Первое и главное — приезд Оскара. Все время, пока он тут был, я совершенно ничего не чувствовал — лишь в самый последний день ощутил чуть-чуть какую-то малость, но это было лишь обычное чувство слабости, которое не поддается проверке, чувство усталости, которое очевиднее проявляется в общении двух человек, чем в отдельном человеке. Вообще всю неделю мы были веселы, может быть, слишком веселы. Хотя в самые первые дни до изнеможения обсуждали несчастье Оскара. Впрочем, я, как известно, устаю легче, чем кто-либо другой из моих знакомых. Но не об этом сейчас, собственно, речь, разговор затеян ради того, чтобы понять и чисто исторический смысл старой истории страдания.
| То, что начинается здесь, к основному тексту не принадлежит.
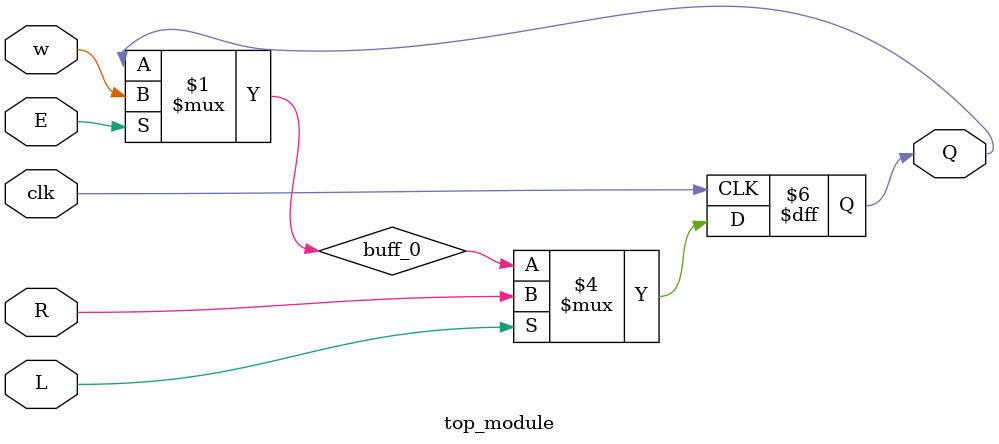
<source format=v>
module top_module (
    input clk,
    input w, R, E, L,
    output reg Q
);

    wire buff_0;
    assign buff_0 = E ? w : Q;
    
    always @(posedge clk)
        if(L)
            Q <= R;
    	else
            Q <= buff_0;
    
endmodule

</source>
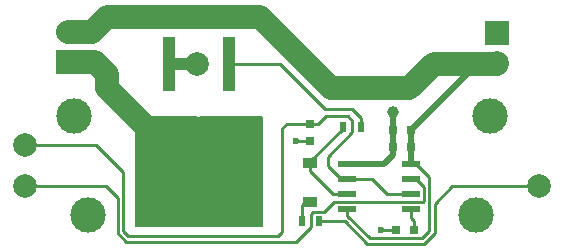
<source format=gtl>
G04 #@! TF.FileFunction,Copper,L1,Top,Signal*
%FSLAX46Y46*%
G04 Gerber Fmt 4.6, Leading zero omitted, Abs format (unit mm)*
G04 Created by KiCad (PCBNEW 4.0.7) date Tuesday, 26 September 2017 'PMt' 23:25:46*
%MOMM*%
%LPD*%
G01*
G04 APERTURE LIST*
%ADD10C,0.100000*%
%ADD11R,2.000000X2.000000*%
%ADD12C,2.000000*%
%ADD13C,3.000000*%
%ADD14R,0.800000X0.750000*%
%ADD15R,0.750000X0.800000*%
%ADD16R,1.200000X0.900000*%
%ADD17R,1.100000X4.600000*%
%ADD18R,10.800000X9.400000*%
%ADD19R,5.250000X4.550000*%
%ADD20R,0.500000X0.900000*%
%ADD21R,1.550000X0.600000*%
%ADD22C,0.600000*%
%ADD23C,1.000000*%
%ADD24C,2.000000*%
%ADD25C,0.250000*%
%ADD26C,1.000000*%
%ADD27C,0.500000*%
G04 APERTURE END LIST*
D10*
D11*
X126700000Y-98790000D03*
D12*
X126700000Y-96250000D03*
X123100000Y-109300000D03*
X123100000Y-105800000D03*
X166600000Y-109300000D03*
D13*
X161250000Y-111750000D03*
X162450000Y-103350000D03*
X128450000Y-111750000D03*
X127250000Y-103350000D03*
D11*
X163050000Y-96310000D03*
D12*
X163050000Y-98850000D03*
D14*
X155750000Y-106000000D03*
X154250000Y-106000000D03*
D15*
X147250000Y-104000000D03*
X147250000Y-105500000D03*
D14*
X155750000Y-104500000D03*
X154250000Y-104500000D03*
X156000000Y-113000000D03*
X154500000Y-113000000D03*
D16*
X147250000Y-110650000D03*
X147250000Y-107350000D03*
D17*
X140315000Y-98925000D03*
X135235000Y-98925000D03*
D18*
X137775000Y-108075000D03*
D19*
X135000000Y-110500000D03*
X140550000Y-105650000D03*
X140550000Y-110500000D03*
X135000000Y-105650000D03*
D20*
X146500000Y-112250000D03*
X148000000Y-112250000D03*
X151500000Y-104250000D03*
X150000000Y-104250000D03*
D21*
X150350000Y-107440000D03*
X150350000Y-108710000D03*
X150350000Y-109980000D03*
X150350000Y-111250000D03*
X155750000Y-111250000D03*
X155750000Y-109980000D03*
X155750000Y-108710000D03*
X155750000Y-107440000D03*
D12*
X137600000Y-98930018D03*
D22*
X146032755Y-105454288D03*
X153250000Y-113000000D03*
D23*
X154250000Y-103000000D03*
D24*
X155600000Y-101000000D02*
X157669427Y-98930573D01*
X157669427Y-98930573D02*
X161319427Y-98930573D01*
X149000000Y-101000000D02*
X155600000Y-101000000D01*
X143000000Y-95000000D02*
X149000000Y-101000000D01*
X130000000Y-95000000D02*
X143000000Y-95000000D01*
X128750000Y-96250000D02*
X130000000Y-95000000D01*
X126700000Y-96250000D02*
X128750000Y-96250000D01*
D25*
X157300010Y-113059992D02*
X156660001Y-113700001D01*
X156660001Y-113700001D02*
X152250001Y-113700001D01*
X152250001Y-113700001D02*
X150350000Y-111800000D01*
X150350000Y-111800000D02*
X150350000Y-111250000D01*
X157300010Y-108515010D02*
X157300010Y-113059992D01*
X156225000Y-107440000D02*
X157300010Y-108515010D01*
X155750000Y-107440000D02*
X156225000Y-107440000D01*
D26*
X163051240Y-98842356D02*
X162902245Y-98991351D01*
D24*
X163045778Y-98930573D02*
X161319427Y-98930573D01*
D27*
X161319427Y-98930573D02*
X155750000Y-104500000D01*
X155750000Y-104500000D02*
X155750000Y-106000000D01*
X155750000Y-107440000D02*
X155750000Y-106000000D01*
D25*
X155275000Y-107440000D02*
X155750000Y-107440000D01*
D26*
X137600000Y-98930018D02*
X135240018Y-98930018D01*
D25*
X135240018Y-98930018D02*
X135235000Y-98925000D01*
X146078467Y-105500000D02*
X146032755Y-105454288D01*
X147250000Y-105500000D02*
X146078467Y-105500000D01*
X154500000Y-113000000D02*
X153250000Y-113000000D01*
D27*
X154250000Y-104500000D02*
X154250000Y-103000000D01*
X154250000Y-106000000D02*
X154250000Y-106625000D01*
X154250000Y-106625000D02*
X153435000Y-107440000D01*
X153435000Y-107440000D02*
X150350000Y-107440000D01*
X154250000Y-104500000D02*
X154250000Y-106000000D01*
D25*
X123100000Y-105800000D02*
X129101452Y-105800000D01*
X129101452Y-105800000D02*
X131382975Y-108081523D01*
X131382975Y-108081523D02*
X131382975Y-113096565D01*
X144518264Y-113547322D02*
X144874989Y-113190597D01*
X131382975Y-113096565D02*
X131833732Y-113547322D01*
X131833732Y-113547322D02*
X144518264Y-113547322D01*
X144874989Y-113190597D02*
X144874989Y-104400011D01*
X144874989Y-104400011D02*
X145275000Y-104000000D01*
X145275000Y-104000000D02*
X146625000Y-104000000D01*
X146625000Y-104000000D02*
X147250000Y-104000000D01*
X150786827Y-103751825D02*
X150385002Y-103350000D01*
X150786827Y-104748175D02*
X150786827Y-103751825D01*
X148740522Y-106794480D02*
X150786827Y-104748175D01*
X148740522Y-107575522D02*
X148740522Y-106794480D01*
X149875000Y-108710000D02*
X148740522Y-107575522D01*
X150350000Y-108710000D02*
X149875000Y-108710000D01*
X148525000Y-103350000D02*
X147875000Y-104000000D01*
X150385002Y-103350000D02*
X148525000Y-103350000D01*
X147875000Y-104000000D02*
X147250000Y-104000000D01*
X147250000Y-104025000D02*
X147250000Y-104000000D01*
X152460000Y-108710000D02*
X153730000Y-109980000D01*
X153730000Y-109980000D02*
X155750000Y-109980000D01*
X150350000Y-108710000D02*
X152460000Y-108710000D01*
X155750000Y-112000000D02*
X156000000Y-112250000D01*
X156000000Y-112250000D02*
X156000000Y-113000000D01*
X155750000Y-111250000D02*
X155750000Y-112000000D01*
X146750000Y-110650000D02*
X146500000Y-110900000D01*
X146500000Y-110900000D02*
X146500000Y-112250000D01*
X147250000Y-110650000D02*
X146750000Y-110650000D01*
X147250000Y-110650000D02*
X147650000Y-110650000D01*
X147250000Y-107350000D02*
X147250000Y-108050000D01*
X147250000Y-108050000D02*
X149180000Y-109980000D01*
X149180000Y-109980000D02*
X150350000Y-109980000D01*
X150000000Y-104250000D02*
X150000000Y-104450000D01*
X150000000Y-104450000D02*
X147250000Y-107200000D01*
X147250000Y-107200000D02*
X147250000Y-107350000D01*
X150350000Y-109980000D02*
X149875000Y-109980000D01*
X140315000Y-98925000D02*
X144675000Y-98925000D01*
X144675000Y-98925000D02*
X148520284Y-102770284D01*
X148520284Y-102770284D02*
X150770284Y-102770284D01*
X150770284Y-102770284D02*
X151500000Y-103500000D01*
X151500000Y-103500000D02*
X151500000Y-104250000D01*
X157750020Y-110799980D02*
X159250000Y-109300000D01*
X159250000Y-109300000D02*
X166600000Y-109300000D01*
X152063601Y-114150011D02*
X156846402Y-114150010D01*
X148000000Y-112250000D02*
X150163590Y-112250000D01*
X150163590Y-112250000D02*
X152063601Y-114150011D01*
X156846402Y-114150010D02*
X157750020Y-113246392D01*
X157750020Y-113246392D02*
X157750020Y-110799980D01*
X166010000Y-108710000D02*
X166600000Y-109300000D01*
X155750000Y-108710000D02*
X156225000Y-108710000D01*
X156785001Y-110605001D02*
X149277917Y-110605001D01*
X149277917Y-110605001D02*
X148407919Y-111474999D01*
X148407919Y-111474999D02*
X147489999Y-111474999D01*
X147489999Y-111474999D02*
X147318742Y-111646256D01*
X147318742Y-111646256D02*
X147318742Y-112716260D01*
X147318742Y-112716260D02*
X146037669Y-113997333D01*
X146037669Y-113997333D02*
X131647332Y-113997333D01*
X131647332Y-113997333D02*
X130932964Y-113282965D01*
X130932964Y-113282965D02*
X130932964Y-110329751D01*
X156225000Y-108710000D02*
X156850001Y-109335001D01*
X156850001Y-109335001D02*
X156850001Y-110540001D01*
X156850001Y-110540001D02*
X156785001Y-110605001D01*
X130932964Y-110329751D02*
X129903213Y-109300000D01*
X129903213Y-109300000D02*
X124514213Y-109300000D01*
X124514213Y-109300000D02*
X123100000Y-109300000D01*
D24*
X130000000Y-99800000D02*
X128990000Y-98790000D01*
X130000000Y-101000000D02*
X130000000Y-99800000D01*
X134650000Y-105650000D02*
X130000000Y-101000000D01*
X126700000Y-98790000D02*
X128990000Y-98790000D01*
D25*
X134650000Y-105650000D02*
X135000000Y-105650000D01*
X140500000Y-109250000D02*
X140500000Y-108450000D01*
M02*

</source>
Несчастье Оскара тоже с этим прямо не связано. Но ты меня об этом спрашиваешь, а я до сих пор отделывался общими словами лишь потому, что некоторое время тому назад мне это было доверено если и не совсем как тайна, то как признание, кроме того, я не хотел, чтобы ты думал об этом уже во время первой встречи с Оскаром, наконец, еще и потому, что в этом не было такой уж необходимости, ведь в случае, если это так, ты же все время был там рядом. У этого несчастья, если угодно, три лица (но пусть это пока и в самом деле останется между нами), однако, если приглядеться внимательней, оно оказывается даже более многоликим. Во-первых, для него по целому ряду причин, о которых он много думал, невозможным стал брак с женой, женат он, по-моему, семь лет, но уже пять лет это невыносимо. Во-вторых, когда его об этом спросишь, он всегда говорит, что жена у него невыносимая (причем сексуально она ему вполне подходит, сама по себе кажется даже вполне милой), имеется в виду невозможность брака, брака вообще. Конечно, тут остается некий нерастворенный осадок, в этом смысле характерна, например, предпринятая однажды попытка создать целую серию новелл на тему собственных браков с целым рядом знакомых ему женщин и девушек, причем финалом неизменно оказывалась полная невозможность. В-третьих, и здесь начинается область наибольшей неопределенности, он мог бы, наверное, покинуть свою жену, ему кажется, у него есть внутренние и внешние причины, чтобы предпринять этот шаг, который представляется ему трудным и жестоким, но он не может взять на себя такую вину перед сыном, хотя дело тут не в отцовском чувстве и хотя он знает, что этот разрыв был бы единственно правильным решением и, если он на него не решится, ему никогда не будет покоя. Вообще же, особенно если знать, сколько у него «посюсторонних» фантазий и ночных привидений (мы спали в одной комнате и меняли зародыши болезни на привидения), в нем, с его мучениями, которые он воспринимает всерьез, много общего с д-ром Асконасом[68], как в том много общего с нашей эпохой западного еврейства. В этом смысле, то есть, можно сказать, социально-духовном, роман — великолепное, открыто произнесенное слово, и, если это так, его воздействие станет широким. Пожалуй, он не больше, чем констатация, чем «прыжок-в-сторону-времени», но и это для начала очень много. В первые ночи мы говорили об этом романе как об историческом документе, который нужен для подтверждения тех или иных вещей. Так было и с Норнепигге, но тогда это меня еще мало тронуло.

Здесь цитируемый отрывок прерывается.